CONSIGNE A:
D'après le texte d'étude, combien de masques un gendarme consomme-t-il en moyenne chaque semaine ?
CONSIGNE B:
Recopiez fidèlement tout le passage du texte d'étude, depuis « Nous avons appliqué » jusqu'à « est finalement faible. ».

TEXTE D'ÉTUDE:

****************************************

Nous avons appliqué la doctrine interministérielle de port des protections. La crainte du gendarme, qui habite en caserne avec sa famille, est de lui transmettre le virus. Il a fallu apprendre à appliquer les gestes barrières, avant de porter un masque. En moyenne, chaque gendarme consomme un peu moins d'un masque et demi par semaine, avec de fortes disparités en fonction des régions. Tous les véhicules disposent d'un kit de protection à utiliser par les gendarmes s'ils se sentent menacés, mais porter un masque de manière préventive ne sert à rien : deux gendarmes portant un masque dans leur voiture, c'est ridicule ! La propagation du virus dans nos rangs est finalement faible.

****************************************

DONNÉES EXTRAITES:
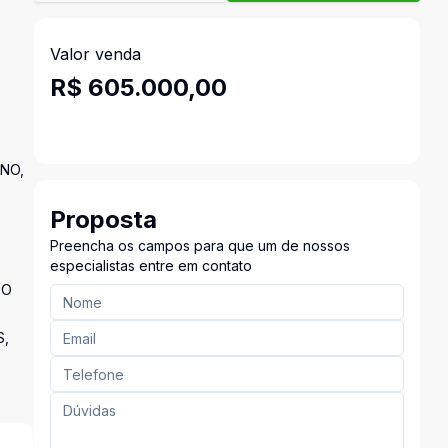
Valor venda
R$ 605.000,00
ANO,
Proposta
Preencha os campos para que um de nossos
especialistas entre em contato
TO
S,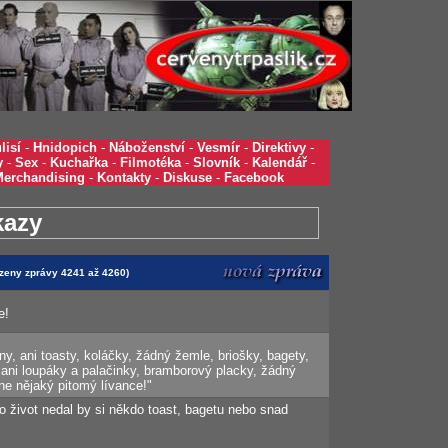
lisí
-
Hnidopich
-
Náboženství
-
Vesmír
-
Direktivy
-
y
-
Sex
-
Kuchařka
-
Filmotéka
-
Slovník
-
Kalendář
-
Merchandising
-
Kontakty
-
Diskuse
-
Facebook
kazy
azeny zprávy 4241 až 4260)
e!
, ani toasty, koláčky, žádný žemle, briošky, bagety,
 ani loupáky a palačinky, bramborový placky, žádný
 ne nějaký pitomý lívance!"
o život nedal by si někdo toast, bagetu nebo snad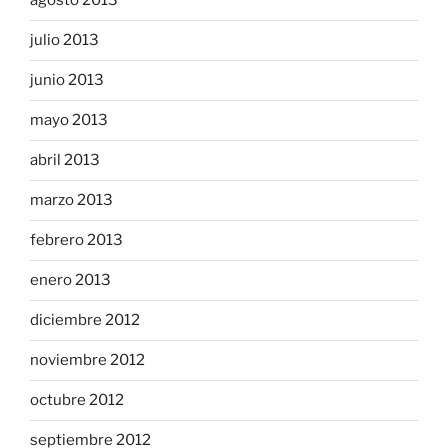
agosto 2013
julio 2013
junio 2013
mayo 2013
abril 2013
marzo 2013
febrero 2013
enero 2013
diciembre 2012
noviembre 2012
octubre 2012
septiembre 2012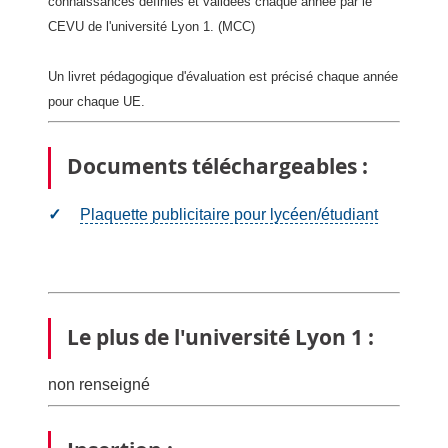
connaissances définies et validées chaque année par le
CEVU de l'université Lyon 1. (MCC)
Un livret pédagogique d'évaluation est précisé chaque année
pour chaque UE.
Documents téléchargeables :
Plaquette publicitaire pour lycéen/étudiant
Le plus de l'université Lyon 1 :
non renseigné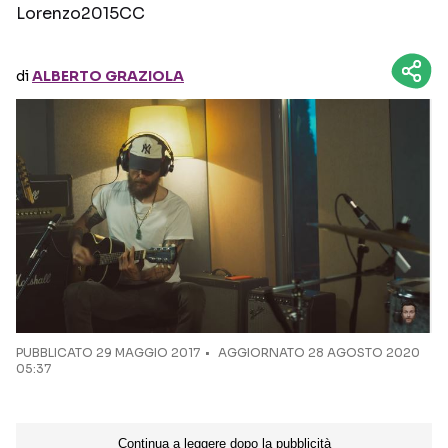
Lorenzo2015CC
Seguici sui social
di
ALBERTO GRAZIOLA
PUBBLICATO
29 MAGGIO 2017
AGGIORNATO 28 AGOSTO 2020
05:37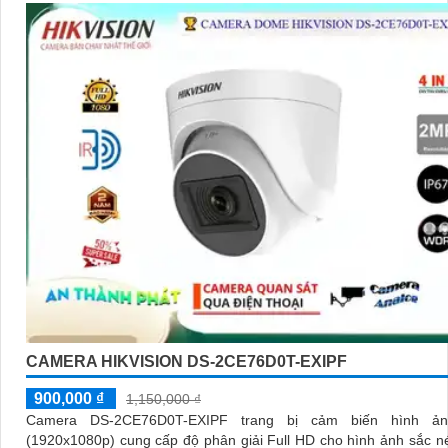
CAMERA HIKVISION DS-2CE76D0T-EXIPF
900,000 ₫
1,150,000 ₫
Camera DS-2CE76D0T-EXIPF trang bị cảm biến hình ả
(1920x1080p) cung cấp độ phân giải Full HD cho hình ảnh sắc né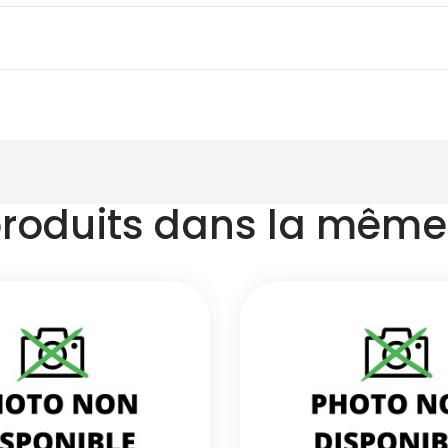
produits dans la même 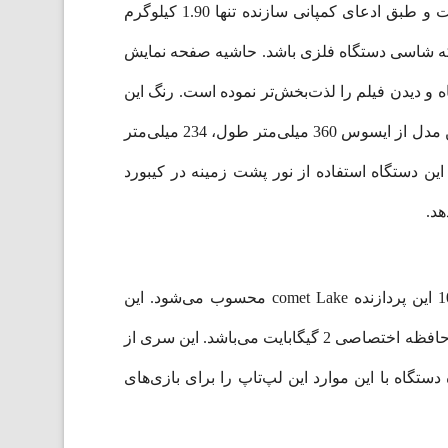
مشغول تماشای یه اولترابوک رده‌بالا هستیم. زیبایی دستگاه از هر سمت بسیار چشم‌نواز است. دستگاه بسیار سبک است و طبق ادعای کمپانی سازنده تنها 1.90 کیلوگرم
نظر می‌رسد که شاسی دستگاه فلزی باشد. حاشیه صفحه نمایش
ینچی با حاشیه کم خود تجربه کار با دستگاه و دیدن فیلم را لذت‌بخش‌تر نموده است. رنگ این
دستگاه خاکستری است و رنگ‌آمیزی آن به گونه‌ای است که از هر زاویه دید، به نظر می‌رسد دستگاه فلزی است. ابعاد این مدل از ایسوس 360 میلی‌متر طول، 234 میلی‌متر
طراحی این دستگاه استفاده از نور پشت زمینه در کیبورد
هد.
لپ‌تاپ 15 اینچی ASUS VIVOBOOK R545FB دارای پردازنده اینتل Corei7 10510U می‌باشد. این لپ‌تاپ از سری 10 این پردازنده comet Lake محسوب می‌شود. این
پردازنده دارای 4 هسته و 8 Thread می‌باشد. این لپ‌تاپ همچنین دارای پردازنده گرافیکی NVIDIA GEFORCE MX110 با حافظه اختصاصی 2 گیگابایت می‌باشد. این سری از
ی حافظه جانبی 1 ترابایتی است. مجموعه پردازنده دستگاه با این موارد این لپ‌تاپ را برای بازی‌های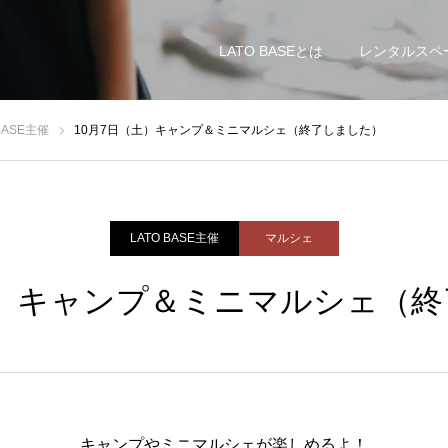
LATO BASEとは
レンタルスペ
 BASE主催
10月7日（土）キャンプ＆ミニマルシェ（終了しました）
LATO BASE主催
マルシェ
土）キャンプ＆ミニマルシェ（
キャンプやミニマルシェが楽しめるよ！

****************************************

RÉSULTAT A:
Un peu moins d'un masque et demi par semaine.

RÉSULTAT B:
Nous avons appliqué la doctrine interministérielle de port des protections. La crainte du gendarme, qui habite en caserne avec sa famille, est de lui transmettre le virus. Il a fallu apprendre à appliquer les gestes barrières, avant de porter un masque. En moyenne, chaque gendarme consomme un peu moins d'un masque et demi par semaine, avec de fortes disparités en fonction des régions. Tous les véhicules disposent d'un kit de protection à utiliser par les gendarmes s'ils se sentent menacés, mais porter un masque de manière préventive ne sert à rien : deux gendarmes portant un masque dans leur voiture, c'est ridicule ! La propagation du virus dans nos rangs est finalement faible.